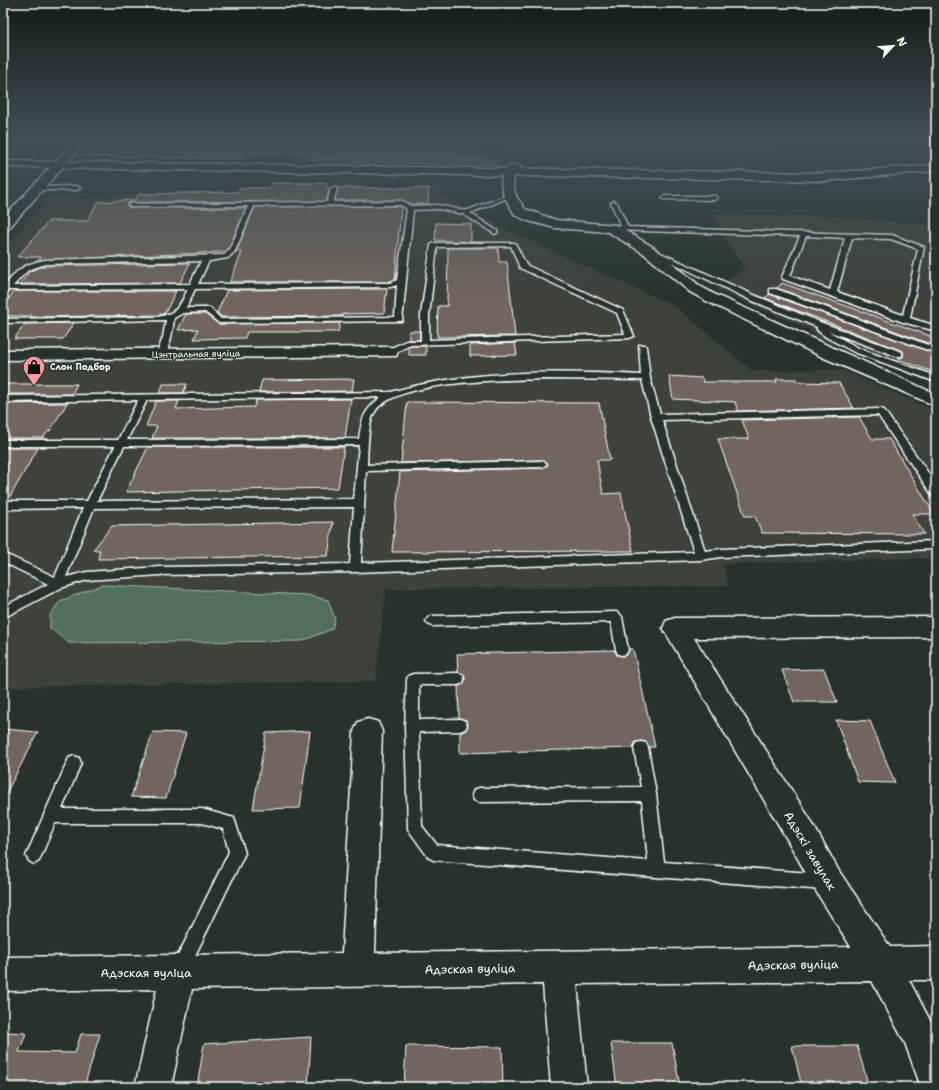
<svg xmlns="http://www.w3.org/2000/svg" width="939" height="1090" viewBox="0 0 939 1090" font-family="'Shantell Sans',sans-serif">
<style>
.built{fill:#3c423b}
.green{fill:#51715a;stroke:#a8b8ac}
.building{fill:#71655d;stroke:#fff}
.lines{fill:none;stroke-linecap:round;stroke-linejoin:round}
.lane-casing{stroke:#fff;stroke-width:3}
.street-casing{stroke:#fff;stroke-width:3}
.primary-casing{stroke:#fff;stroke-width:3}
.lane{fill:#26332d;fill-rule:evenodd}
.street{fill:#26332d;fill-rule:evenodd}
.primary{fill:#26332d;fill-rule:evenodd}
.labels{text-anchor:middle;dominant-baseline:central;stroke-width:3;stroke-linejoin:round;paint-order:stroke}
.far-street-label{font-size:9px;fill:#fff;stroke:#26332d}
.far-poi-label{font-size:9px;font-weight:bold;fill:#fff;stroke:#26332d;text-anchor:start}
.near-street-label{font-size:12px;fill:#fff;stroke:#26332d}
</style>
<rect width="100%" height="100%" fill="#26332d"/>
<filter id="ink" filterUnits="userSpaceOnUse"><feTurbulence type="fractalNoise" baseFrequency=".025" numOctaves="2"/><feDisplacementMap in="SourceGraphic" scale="8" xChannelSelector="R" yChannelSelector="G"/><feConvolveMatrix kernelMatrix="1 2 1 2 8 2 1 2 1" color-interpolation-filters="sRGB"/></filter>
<g filter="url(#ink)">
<g class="built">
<path d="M 491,143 L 898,143 L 537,156 Z"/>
<path d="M 272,183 L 364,183 L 374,188 L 429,188 L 436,185 L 441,187 L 441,196 L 525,239 L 675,306 L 752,371 L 842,370 L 936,411 L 936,558 L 724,564 L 728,586 L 386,589 L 376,681 L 3,687 L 3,250 L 50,197 L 76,196 L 76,199 L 139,194 L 238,192 L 240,188 L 270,188 Z"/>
<path d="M 713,214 L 841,217 L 936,226 L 936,384 L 819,339 L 806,328 L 715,289 L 744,268 L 724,238 Z"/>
</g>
<g class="green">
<path d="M 98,143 L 211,143 L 182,152 L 88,153 Z"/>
<path d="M 220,143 L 242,154 L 184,154 Z"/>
<path d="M 224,143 L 262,143 L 258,155 L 246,154 Z"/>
<path d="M 265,143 L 312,143 C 293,151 282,156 261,154 Z"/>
<path d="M 318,143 L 455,143 L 499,162 L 461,158 L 288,155 Z"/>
<path d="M 75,155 L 245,157 L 245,159 L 88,157 Z"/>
<path d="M 311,158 L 465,160 L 498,165 L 336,162 L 311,160 Z"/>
<path d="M 102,585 L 307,595 L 328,600 L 335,619 L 332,629 L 302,641 L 69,643 L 50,628 L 50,615 L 60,601 Z"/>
</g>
<g class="building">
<path d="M 272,183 L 327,183 L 326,188 L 330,188 L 326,201 L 129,202 L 127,204 L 131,208 L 246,208 L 229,248 L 225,252 L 39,260 L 41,257 L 17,257 L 49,221 L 87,221 L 98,202 L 135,200 L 139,194 L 238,192 L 240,188 L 270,188 Z"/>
<path d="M 338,188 L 429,188 L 428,204 L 411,204 L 402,200 L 335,200 Z"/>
<path d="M 401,206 L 395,279 L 388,282 L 230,282 L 242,252 L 236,252 L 255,207 Z"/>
<path d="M 436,223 L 471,224 L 471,242 L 435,240 Z"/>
<path d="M 448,248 L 498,248 L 499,262 L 507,262 L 515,336 L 437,337 L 438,306 L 447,306 Z"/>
<path d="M 190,263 L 180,283 L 20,284 L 30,271 L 45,266 Z"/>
<path d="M 782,283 L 936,338 L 936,346 L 777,288 Z"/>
<path d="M 387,289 L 384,313 L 342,314 L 342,316 L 222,317 L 217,313 L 227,290 Z"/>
<path d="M 14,291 L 176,291 L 165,313 L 160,315 L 31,317 L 32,316 L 3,316 L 3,306 Z"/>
<path d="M 769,294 L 936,354 L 936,373 L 898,359 L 903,357 L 903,351 L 765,298 Z"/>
<path d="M 186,314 L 205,314 L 219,324 L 340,323 L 338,332 L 247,332 L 245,338 L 194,339 L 198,329 L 178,330 Z"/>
<path d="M 74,323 L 63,339 L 14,339 L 25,324 Z"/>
<rect x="409" y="331" width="11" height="9"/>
<path d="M 515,343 L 517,355 L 470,356 L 470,345 Z"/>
<path d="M 410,346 L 426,346 L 426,355 L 409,355 L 409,347 Z"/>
<path d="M 669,376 L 702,378 L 703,382 L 777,382 L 776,379 L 796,379 L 798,382 L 839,383 L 854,408 L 738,411 L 735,402 L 673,399 Z"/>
<path d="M 354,379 L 352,391 L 259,392 L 262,380 Z"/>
<path d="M 3,384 L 77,384 L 72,394 L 3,394 Z"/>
<path d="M 163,384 L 187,384 L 183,393 L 160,393 Z"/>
<path d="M 351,399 L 345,438 L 152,438 L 157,426 L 146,426 L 156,401 L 179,401 L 176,409 L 254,407 L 256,400 Z"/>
<path d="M 407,402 L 599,403 L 610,460 L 597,460 L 603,494 L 621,493 L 633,551 L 392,552 L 400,472 L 542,468 L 548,465 L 542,460 L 401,463 Z"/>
<path d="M 3,403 L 3,404 L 67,403 L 50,431 L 48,431 L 43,438 L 3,438 Z"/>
<path d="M 859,417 L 872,439 L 889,439 L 934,514 L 912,514 L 924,534 L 762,533 L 755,516 L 745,516 L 718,439 L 749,439 L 742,420 Z"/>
<path d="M 148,447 L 344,447 L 338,488 L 126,492 Z"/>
<path d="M 3,448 L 38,448 L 8,500 L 3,500 Z"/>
<path d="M 333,522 L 328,556 L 98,559 L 100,550 L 93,550 L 112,526 Z"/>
<path d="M 629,649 L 633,649 L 655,747 L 649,747 L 646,742 L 641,741 L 635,742 L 633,748 L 460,753 L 460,733 L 466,730 L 468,724 L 466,720 L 459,718 L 458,686 L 464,684 L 465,679 L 464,674 L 458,672 L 457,654 L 614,650 L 617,655 L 622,656 L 627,655 Z"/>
<path d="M 824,669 L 837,702 L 794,702 L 782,670 Z"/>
<path d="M 836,720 L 870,721 L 895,783 L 858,782 Z"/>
<path d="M 3,729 L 38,732 L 3,799 Z"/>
<path d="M 310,731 L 300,808 L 253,809 L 266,733 Z"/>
<path d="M 153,732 L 186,733 L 166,798 L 131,797 Z"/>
<path d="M 3,1032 L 26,1033 L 19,1052 L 75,1053 L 81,1034 L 100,1034 L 84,1087 L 3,1087 Z"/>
<path d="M 311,1037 L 308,1087 L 197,1087 L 204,1044 Z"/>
<path d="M 611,1043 L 672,1043 L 680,1087 L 617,1087 Z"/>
<path d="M 406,1046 L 502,1047 L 503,1087 L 404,1087 Z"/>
<path d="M 792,1046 L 857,1046 L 869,1087 L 802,1087 Z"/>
</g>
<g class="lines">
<g class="lane-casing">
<g id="lane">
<path d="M 37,187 L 77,186 L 80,188 L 77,190 L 35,190 L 34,189 Z"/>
<path d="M 334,187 L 337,189 L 333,202 L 402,201 L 411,206 L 439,205 L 465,211 L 508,195 L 513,196 L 470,213 L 497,231 L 497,233 L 495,234 L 463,214 L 439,209 L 413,210 L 402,321 L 219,323 L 205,312 L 183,313 L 174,318 C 173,327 170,354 161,357 L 157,354 L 163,337 L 166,320 L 3,323 L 3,319 L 157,317 C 178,313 179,307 188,289 L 9,290 L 5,293 L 3,293 C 3,288 5,286 8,282 C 18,268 28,263 45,260 L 224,255 L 230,249 L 248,206 L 131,207 L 128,205 L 129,204 L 327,202 L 331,189 ZM 401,205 L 407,209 L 397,280 L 390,283 L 198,284 L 209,261 L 228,258 L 235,251 L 254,206 ZM 201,261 L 190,284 L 13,286 L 28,270 L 45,264 ZM 397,285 L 395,317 L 221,319 L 210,308 L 186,308 L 195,289 L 391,287 Z"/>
<path d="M 665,196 L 715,196 L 718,198 L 715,200 L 663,199 L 663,197 Z"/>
<path d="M 614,201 L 617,203 L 628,227 L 892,235 L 924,247 L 910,318 L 936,326 L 936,331 L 903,322 L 783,279 L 782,277 L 800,236 L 611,230 L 609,229 L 609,227 L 621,226 L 611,203 ZM 806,236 L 845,238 L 830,290 L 790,276 ZM 852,238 L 891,239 L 918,249 L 903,315 L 837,292 Z"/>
<path d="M 434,243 L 515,243 L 526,265 L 623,310 L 634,336 L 630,338 L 410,345 L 393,354 L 387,354 L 387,350 L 406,341 L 421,341 L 421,315 L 431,245 ZM 511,246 L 520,268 L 617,313 L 625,334 L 429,340 L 429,315 L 437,247 Z"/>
<path d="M 652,249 L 754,295 L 820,322 L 902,352 L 902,356 L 896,356 L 828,331 L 860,349 L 936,376 L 936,382 L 854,352 L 826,337 L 817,330 L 817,327 L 748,299 L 650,252 L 649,251 Z"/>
<path d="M 770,289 L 776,289 L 936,348 L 936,353 L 770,293 Z"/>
<path d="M 639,345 L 645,345 L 646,347 L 650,378 L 660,414 L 881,409 L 884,410 L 936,484 L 936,496 L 932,495 L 878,415 L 662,420 L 705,551 L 721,549 L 936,541 L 936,549 L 721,557 L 701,560 L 355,572 L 160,575 L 87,580 L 61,588 L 3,618 L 3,607 L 48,584 L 3,562 L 3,553 L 55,577 L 83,508 L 3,509 L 3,501 L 87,501 L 115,446 L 3,446 L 3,440 L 118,440 L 138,400 L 3,402 L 3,396 L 391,392 C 468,369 562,371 641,375 ZM 545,379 L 642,380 L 651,417 L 694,552 L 361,563 L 366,471 L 542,467 L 547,464 L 542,461 L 367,465 C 368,451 367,422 376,410 C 399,380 508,380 545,379 ZM 381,397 C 364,411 362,417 359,439 L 127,440 L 147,400 ZM 359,445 L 354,499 L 97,501 L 124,446 ZM 354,507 L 350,564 L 160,567 L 87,572 L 66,577 L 94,508 Z"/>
<path d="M 616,612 L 620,614 L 622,617 L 628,650 L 626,654 L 622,655 L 618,654 L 616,650 L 611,622 L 432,626 L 428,624 L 426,621 L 428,618 L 432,616 Z"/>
<path d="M 458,673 L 463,675 L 464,679 L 463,683 L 458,685 L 419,685 L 419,720 L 460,719 L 465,721 L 467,725 L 465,729 L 460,731 L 419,732 L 422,826 L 437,845 L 648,861 L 642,801 L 479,802 L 474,800 L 472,795 L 474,790 L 479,788 L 641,787 L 634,748 L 636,743 L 641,742 L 646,743 L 648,748 L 656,794 L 664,862 L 824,874 L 830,876 L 832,882 L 830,888 L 824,890 L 433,860 L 428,857 L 408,829 L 405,726 L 407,680 L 408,676 L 413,674 Z"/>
<path d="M 74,756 L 79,758 L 81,763 L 62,809 L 202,809 L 234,818 L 245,853 L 186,974 L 180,976 L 174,974 L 172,968 L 229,852 L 223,829 L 202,823 L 55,823 L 39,861 L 34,864 L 29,861 L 26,856 L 69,758 Z"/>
</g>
</g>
<g class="street-casing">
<g id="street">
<path d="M 73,143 L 84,143 L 8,229 L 3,230 L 3,218 Z"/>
<path d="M 515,164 L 521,167 L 515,173 L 513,184 L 516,196 L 525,209 L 556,220 L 616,225 L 653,247 L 700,286 L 716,295 L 936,394 L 936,406 L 822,357 L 706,301 L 690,292 L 643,253 L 608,232 L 555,228 L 528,221 L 515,215 L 504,196 L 501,184 L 503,172 L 511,165 Z"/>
<path d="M 390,347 L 396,348 L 398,352 L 396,356 L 3,360 L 3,350 Z"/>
<path d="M 936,617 L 936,637 L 694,638 L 810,819 L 839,871 L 890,947 L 936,946 L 936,980 L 909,980 L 936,1032 L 936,1087 L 921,1087 L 905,1043 L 872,981 L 577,984 L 587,1087 L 551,1087 L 543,984 L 192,989 L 171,1087 L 135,1087 L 157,989 L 3,991 L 3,957 L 342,953 L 354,731 L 358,722 L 368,719 L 378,722 L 382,731 L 375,953 L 851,947 L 817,893 L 788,841 L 663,628 L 666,621 L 675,618 Z"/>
</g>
</g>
<g class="primary-casing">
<path id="primary" d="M 3,161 L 824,173 L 936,165 L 936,171 L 824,181 L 3,167 Z"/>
</g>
<use href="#lane" class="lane"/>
<use href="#street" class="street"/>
<use href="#primary" class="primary"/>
</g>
</g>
<linearGradient id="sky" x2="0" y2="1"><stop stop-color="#151c19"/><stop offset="0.48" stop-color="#415057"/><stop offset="1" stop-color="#415057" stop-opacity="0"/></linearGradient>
<rect width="939" height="295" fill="url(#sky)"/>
<defs>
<g id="shop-pin" transform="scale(1.15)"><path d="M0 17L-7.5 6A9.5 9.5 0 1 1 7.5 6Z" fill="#ff9aa2" stroke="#26332d"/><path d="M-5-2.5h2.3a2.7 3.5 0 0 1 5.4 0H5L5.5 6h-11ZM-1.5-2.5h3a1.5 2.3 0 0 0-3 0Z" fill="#111"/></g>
</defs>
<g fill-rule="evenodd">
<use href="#shop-pin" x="34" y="367"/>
</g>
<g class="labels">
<g class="far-street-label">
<text transform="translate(196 354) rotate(-1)">Цэнтральная вуліца</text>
</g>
<g class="far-poi-label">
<text x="50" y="367">Слон Подбор</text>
</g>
<g class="near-street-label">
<text transform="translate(810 851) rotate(59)">Адэскі завулак</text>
<text transform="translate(793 965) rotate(-1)">Адэская вуліца</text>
<text transform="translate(470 969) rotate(-1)">Адэская вуліца</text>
<text x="146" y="973">Адэская вуліца</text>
</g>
</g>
<rect width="939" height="1090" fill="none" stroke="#26332d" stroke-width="16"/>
<rect x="8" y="8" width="923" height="1074" fill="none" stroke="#fff" stroke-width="1.5" filter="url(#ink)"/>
<g transform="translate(893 46) rotate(64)" stroke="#26332d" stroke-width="3" paint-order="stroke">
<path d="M0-3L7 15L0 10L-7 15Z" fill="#ffffff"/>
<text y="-6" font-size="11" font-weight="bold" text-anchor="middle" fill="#ffffff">N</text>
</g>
</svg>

-*-

▶ [What the exercise asks]: Please tally the lines of the entries that contain the string "round" and reply with the count alone.

▶ [Answer space]: 2